What you should do — Transcribe every record exactly as it appears.

Dataset —
__________________________________________________

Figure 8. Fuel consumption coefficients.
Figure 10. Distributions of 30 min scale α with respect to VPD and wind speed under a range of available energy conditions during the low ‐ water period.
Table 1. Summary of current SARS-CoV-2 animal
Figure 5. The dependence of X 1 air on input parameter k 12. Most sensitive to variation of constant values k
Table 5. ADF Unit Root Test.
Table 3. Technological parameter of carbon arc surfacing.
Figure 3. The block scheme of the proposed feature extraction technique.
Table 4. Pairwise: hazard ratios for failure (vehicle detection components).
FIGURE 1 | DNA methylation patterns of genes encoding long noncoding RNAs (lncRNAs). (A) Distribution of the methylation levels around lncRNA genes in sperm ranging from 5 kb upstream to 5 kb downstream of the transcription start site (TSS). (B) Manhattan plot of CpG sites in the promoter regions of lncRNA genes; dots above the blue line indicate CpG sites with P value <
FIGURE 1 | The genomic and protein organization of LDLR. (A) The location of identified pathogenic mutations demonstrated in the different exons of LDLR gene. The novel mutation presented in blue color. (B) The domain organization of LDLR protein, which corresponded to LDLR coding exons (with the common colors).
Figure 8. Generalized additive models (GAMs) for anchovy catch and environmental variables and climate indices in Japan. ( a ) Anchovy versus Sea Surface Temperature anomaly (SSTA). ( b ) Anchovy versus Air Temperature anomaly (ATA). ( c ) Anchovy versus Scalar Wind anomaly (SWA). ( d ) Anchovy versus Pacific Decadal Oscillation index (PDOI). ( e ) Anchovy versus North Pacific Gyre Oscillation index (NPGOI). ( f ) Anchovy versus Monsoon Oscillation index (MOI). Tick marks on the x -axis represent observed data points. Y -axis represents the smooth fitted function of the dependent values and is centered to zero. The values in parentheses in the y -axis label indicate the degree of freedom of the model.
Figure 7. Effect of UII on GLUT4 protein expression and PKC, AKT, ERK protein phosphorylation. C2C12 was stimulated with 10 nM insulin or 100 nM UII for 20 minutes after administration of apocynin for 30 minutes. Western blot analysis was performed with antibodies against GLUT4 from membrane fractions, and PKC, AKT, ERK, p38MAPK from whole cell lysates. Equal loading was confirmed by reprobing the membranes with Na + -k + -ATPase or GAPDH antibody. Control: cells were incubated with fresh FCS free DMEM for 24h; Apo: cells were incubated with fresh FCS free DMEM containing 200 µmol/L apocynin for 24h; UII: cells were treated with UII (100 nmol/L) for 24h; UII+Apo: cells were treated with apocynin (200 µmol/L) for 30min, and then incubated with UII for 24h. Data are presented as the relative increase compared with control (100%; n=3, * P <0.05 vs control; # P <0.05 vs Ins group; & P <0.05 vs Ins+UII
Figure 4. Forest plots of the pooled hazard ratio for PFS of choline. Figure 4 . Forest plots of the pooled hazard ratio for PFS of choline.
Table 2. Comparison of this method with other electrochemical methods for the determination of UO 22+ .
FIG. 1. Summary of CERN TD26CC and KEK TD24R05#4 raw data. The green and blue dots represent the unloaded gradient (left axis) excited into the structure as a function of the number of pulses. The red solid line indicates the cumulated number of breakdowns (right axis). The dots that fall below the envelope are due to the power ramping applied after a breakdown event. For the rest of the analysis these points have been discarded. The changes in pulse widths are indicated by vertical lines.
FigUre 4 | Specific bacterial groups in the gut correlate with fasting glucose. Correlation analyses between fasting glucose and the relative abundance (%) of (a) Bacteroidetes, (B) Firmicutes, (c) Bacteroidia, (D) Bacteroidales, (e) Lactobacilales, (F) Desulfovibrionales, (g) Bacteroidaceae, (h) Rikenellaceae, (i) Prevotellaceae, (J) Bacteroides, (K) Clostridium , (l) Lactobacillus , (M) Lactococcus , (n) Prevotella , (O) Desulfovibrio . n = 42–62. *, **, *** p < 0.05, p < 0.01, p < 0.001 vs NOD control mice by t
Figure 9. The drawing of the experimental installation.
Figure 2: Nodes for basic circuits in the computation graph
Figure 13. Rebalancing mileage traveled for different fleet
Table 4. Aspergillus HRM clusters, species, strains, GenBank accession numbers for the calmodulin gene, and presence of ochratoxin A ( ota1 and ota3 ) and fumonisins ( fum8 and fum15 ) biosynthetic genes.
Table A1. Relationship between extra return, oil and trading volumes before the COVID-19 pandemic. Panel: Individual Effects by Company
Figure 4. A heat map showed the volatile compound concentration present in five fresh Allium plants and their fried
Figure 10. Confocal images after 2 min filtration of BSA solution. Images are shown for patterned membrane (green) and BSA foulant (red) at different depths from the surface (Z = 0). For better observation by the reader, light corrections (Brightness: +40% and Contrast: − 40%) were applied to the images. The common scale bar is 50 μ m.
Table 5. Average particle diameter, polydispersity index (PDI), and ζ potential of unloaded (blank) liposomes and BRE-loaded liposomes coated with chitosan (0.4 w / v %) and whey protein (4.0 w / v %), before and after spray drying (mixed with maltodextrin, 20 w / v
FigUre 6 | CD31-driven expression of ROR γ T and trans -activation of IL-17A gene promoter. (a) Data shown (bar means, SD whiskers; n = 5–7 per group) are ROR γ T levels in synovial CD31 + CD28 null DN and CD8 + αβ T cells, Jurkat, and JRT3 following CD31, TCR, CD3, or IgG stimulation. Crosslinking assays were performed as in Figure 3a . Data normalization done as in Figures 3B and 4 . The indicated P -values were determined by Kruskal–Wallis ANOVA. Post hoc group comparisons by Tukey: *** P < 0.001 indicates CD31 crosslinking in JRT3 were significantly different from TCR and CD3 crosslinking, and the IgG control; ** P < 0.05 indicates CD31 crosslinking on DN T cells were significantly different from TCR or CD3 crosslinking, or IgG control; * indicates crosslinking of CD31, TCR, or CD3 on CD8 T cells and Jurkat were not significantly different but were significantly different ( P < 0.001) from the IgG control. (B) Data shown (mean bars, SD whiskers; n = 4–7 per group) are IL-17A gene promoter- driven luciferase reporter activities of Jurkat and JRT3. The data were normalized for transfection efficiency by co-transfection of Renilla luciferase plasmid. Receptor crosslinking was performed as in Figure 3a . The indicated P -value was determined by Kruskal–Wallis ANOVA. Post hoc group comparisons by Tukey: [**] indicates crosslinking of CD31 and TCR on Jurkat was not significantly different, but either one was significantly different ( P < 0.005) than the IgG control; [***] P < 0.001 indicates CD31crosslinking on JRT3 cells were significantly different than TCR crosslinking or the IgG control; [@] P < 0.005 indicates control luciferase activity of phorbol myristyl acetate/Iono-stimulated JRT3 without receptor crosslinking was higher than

__________________________________________________

Expected answer —
Figure 8. Fuel consumption coefficients.
Figure 10. Distributions of 30 min scale α with respect to VPD and wind speed under a range of available energy conditions during the low ‐ water period.
Table 1. Summary of current SARS-CoV-2 animal
Figure 5. The dependence of X 1 air on input parameter k 12. Most sensitive to variation of constant values k
Table 5. ADF Unit Root Test.
Table 3. Technological parameter of carbon arc surfacing.
Figure 3. The block scheme of the proposed feature extraction technique.
Table 4. Pairwise: hazard ratios for failure (vehicle detection components).
FIGURE 1 | DNA methylation patterns of genes encoding long noncoding RNAs (lncRNAs). (A) Distribution of the methylation levels around lncRNA genes in sperm ranging from 5 kb upstream to 5 kb downstream of the transcription start site (TSS). (B) Manhattan plot of CpG sites in the promoter regions of lncRNA genes; dots above the blue line indicate CpG sites with P value <
FIGURE 1 | The genomic and protein organization of LDLR. (A) The location of identified pathogenic mutations demonstrated in the different exons of LDLR gene. The novel mutation presented in blue color. (B) The domain organization of LDLR protein, which corresponded to LDLR coding exons (with the common colors).
Figure 8. Generalized additive models (GAMs) for anchovy catch and environmental variables and climate indices in Japan. ( a ) Anchovy versus Sea Surface Temperature anomaly (SSTA). ( b ) Anchovy versus Air Temperature anomaly (ATA). ( c ) Anchovy versus Scalar Wind anomaly (SWA). ( d ) Anchovy versus Pacific Decadal Oscillation index (PDOI). ( e ) Anchovy versus North Pacific Gyre Oscillation index (NPGOI). ( f ) Anchovy versus Monsoon Oscillation index (MOI). Tick marks on the x -axis represent observed data points. Y -axis represents the smooth fitted function of the dependent values and is centered to zero. The values in parentheses in the y -axis label indicate the degree of freedom of the model.
Figure 7. Effect of UII on GLUT4 protein expression and PKC, AKT, ERK protein phosphorylation. C2C12 was stimulated with 10 nM insulin or 100 nM UII for 20 minutes after administration of apocynin for 30 minutes. Western blot analysis was performed with antibodies against GLUT4 from membrane fractions, and PKC, AKT, ERK, p38MAPK from whole cell lysates. Equal loading was confirmed by reprobing the membranes with Na + -k + -ATPase or GAPDH antibody. Control: cells were incubated with fresh FCS free DMEM for 24h; Apo: cells were incubated with fresh FCS free DMEM containing 200 µmol/L apocynin for 24h; UII: cells were treated with UII (100 nmol/L) for 24h; UII+Apo: cells were treated with apocynin (200 µmol/L) for 30min, and then incubated with UII for 24h. Data are presented as the relative increase compared with control (100%; n=3, * P <0.05 vs control; # P <0.05 vs Ins group; & P <0.05 vs Ins+UII
Figure 4. Forest plots of the pooled hazard ratio for PFS of choline. Figure 4 . Forest plots of the pooled hazard ratio for PFS of choline.
Table 2. Comparison of this method with other electrochemical methods for the determination of UO 22+ .
FIG. 1. Summary of CERN TD26CC and KEK TD24R05#4 raw data. The green and blue dots represent the unloaded gradient (left axis) excited into the structure as a function of the number of pulses. The red solid line indicates the cumulated number of breakdowns (right axis). The dots that fall below the envelope are due to the power ramping applied after a breakdown event. For the rest of the analysis these points have been discarded. The changes in pulse widths are indicated by vertical lines.
FigUre 4 | Specific bacterial groups in the gut correlate with fasting glucose. Correlation analyses between fasting glucose and the relative abundance (%) of (a) Bacteroidetes, (B) Firmicutes, (c) Bacteroidia, (D) Bacteroidales, (e) Lactobacilales, (F) Desulfovibrionales, (g) Bacteroidaceae, (h) Rikenellaceae, (i) Prevotellaceae, (J) Bacteroides, (K) Clostridium , (l) Lactobacillus , (M) Lactococcus , (n) Prevotella , (O) Desulfovibrio . n = 42–62. *, **, *** p < 0.05, p < 0.01, p < 0.001 vs NOD control mice by t
Figure 9. The drawing of the experimental installation.
Figure 2: Nodes for basic circuits in the computation graph
Figure 13. Rebalancing mileage traveled for different fleet
Table 4. Aspergillus HRM clusters, species, strains, GenBank accession numbers for the calmodulin gene, and presence of ochratoxin A ( ota1 and ota3 ) and fumonisins ( fum8 and fum15 ) biosynthetic genes.
Table A1. Relationship between extra return, oil and trading volumes before the COVID-19 pandemic. Panel: Individual Effects by Company
Figure 4. A heat map showed the volatile compound concentration present in five fresh Allium plants and their fried
Figure 10. Confocal images after 2 min filtration of BSA solution. Images are shown for patterned membrane (green) and BSA foulant (red) at different depths from the surface (Z = 0). For better observation by the reader, light corrections (Brightness: +40% and Contrast: − 40%) were applied to the images. The common scale bar is 50 μ m.
Table 5. Average particle diameter, polydispersity index (PDI), and ζ potential of unloaded (blank) liposomes and BRE-loaded liposomes coated with chitosan (0.4 w / v %) and whey protein (4.0 w / v %), before and after spray drying (mixed with maltodextrin, 20 w / v
FigUre 6 | CD31-driven expression of ROR γ T and trans -activation of IL-17A gene promoter. (a) Data shown (bar means, SD whiskers; n = 5–7 per group) are ROR γ T levels in synovial CD31 + CD28 null DN and CD8 + αβ T cells, Jurkat, and JRT3 following CD31, TCR, CD3, or IgG stimulation. Crosslinking assays were performed as in Figure 3a . Data normalization done as in Figures 3B and 4 . The indicated P -values were determined by Kruskal–Wallis ANOVA. Post hoc group comparisons by Tukey: *** P < 0.001 indicates CD31 crosslinking in JRT3 were significantly different from TCR and CD3 crosslinking, and the IgG control; ** P < 0.05 indicates CD31 crosslinking on DN T cells were significantly different from TCR or CD3 crosslinking, or IgG control; * indicates crosslinking of CD31, TCR, or CD3 on CD8 T cells and Jurkat were not significantly different but were significantly different ( P < 0.001) from the IgG control. (B) Data shown (mean bars, SD whiskers; n = 4–7 per group) are IL-17A gene promoter- driven luciferase reporter activities of Jurkat and JRT3. The data were normalized for transfection efficiency by co-transfection of Renilla luciferase plasmid. Receptor crosslinking was performed as in Figure 3a . The indicated P -value was determined by Kruskal–Wallis ANOVA. Post hoc group comparisons by Tukey: [**] indicates crosslinking of CD31 and TCR on Jurkat was not significantly different, but either one was significantly different ( P < 0.005) than the IgG control; [***] P < 0.001 indicates CD31crosslinking on JRT3 cells were significantly different than TCR crosslinking or the IgG control; [@] P < 0.005 indicates control luciferase activity of phorbol myristyl acetate/Iono-stimulated JRT3 without receptor crosslinking was higher than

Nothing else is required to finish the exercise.